▶ **Work order**
Copy the stretch of the material from the line containing "like choosing the" through its final line, reproducing every line without changes.

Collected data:
□ □ □ □ □ □ □
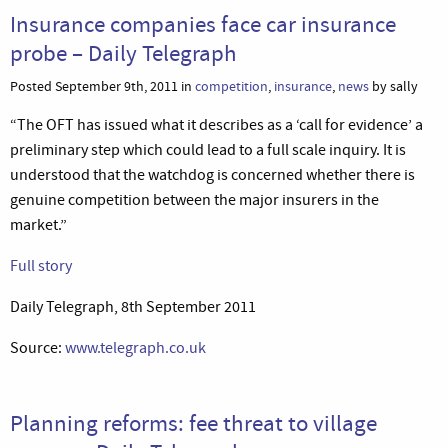
Insurance companies face car insurance
probe – Daily Telegraph
Posted September 9th, 2011 in
competition
,
insurance
,
news
by sally
“The OFT has issued what it describes as a ‘call for evidence’ a
preliminary step which could lead to a full scale inquiry. It is
understood that the watchdog is concerned whether there is
genuine competition between the major insurers in the
market.”
Full story
Daily Telegraph, 8th September 2011
Source:
www.telegraph.co.uk
Planning reforms: fee threat to village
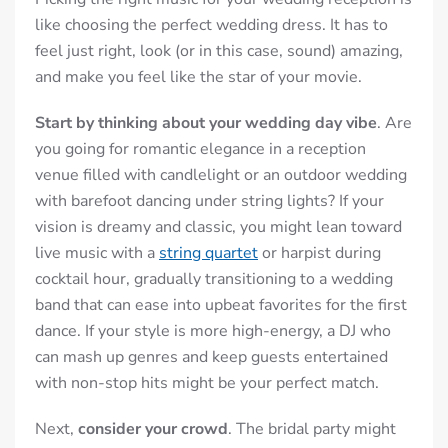
like choosing the perfect wedding dress. It has to
feel just right, look (or in this case, sound) amazing,
and make you feel like the star of your movie.
Start by thinking about your wedding day vibe
. Are
you going for romantic elegance in a reception
venue filled with candlelight or an outdoor wedding
with barefoot dancing under string lights? If your
vision is dreamy and classic, you might lean toward
live music with a
string quartet
or harpist during
cocktail hour, gradually transitioning to a wedding
band that can ease into upbeat favorites for the first
dance. If your style is more high-energy, a DJ who
can mash up genres and keep guests entertained
with non-stop hits might be your perfect match.
Next,
consider your crowd
. The bridal party might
□ □ □ □ □ □ □
▶ **Answer to the exercise**
like choosing the perfect wedding dress. It has to
feel just right, look (or in this case, sound) amazing,
and make you feel like the star of your movie.
Start by thinking about your wedding day vibe
. Are
you going for romantic elegance in a reception
venue filled with candlelight or an outdoor wedding
with barefoot dancing under string lights? If your
vision is dreamy and classic, you might lean toward
live music with a
string quartet
or harpist during
cocktail hour, gradually transitioning to a wedding
band that can ease into upbeat favorites for the first
dance. If your style is more high-energy, a DJ who
can mash up genres and keep guests entertained
with non-stop hits might be your perfect match.
Next,
consider your crowd
. The bridal party might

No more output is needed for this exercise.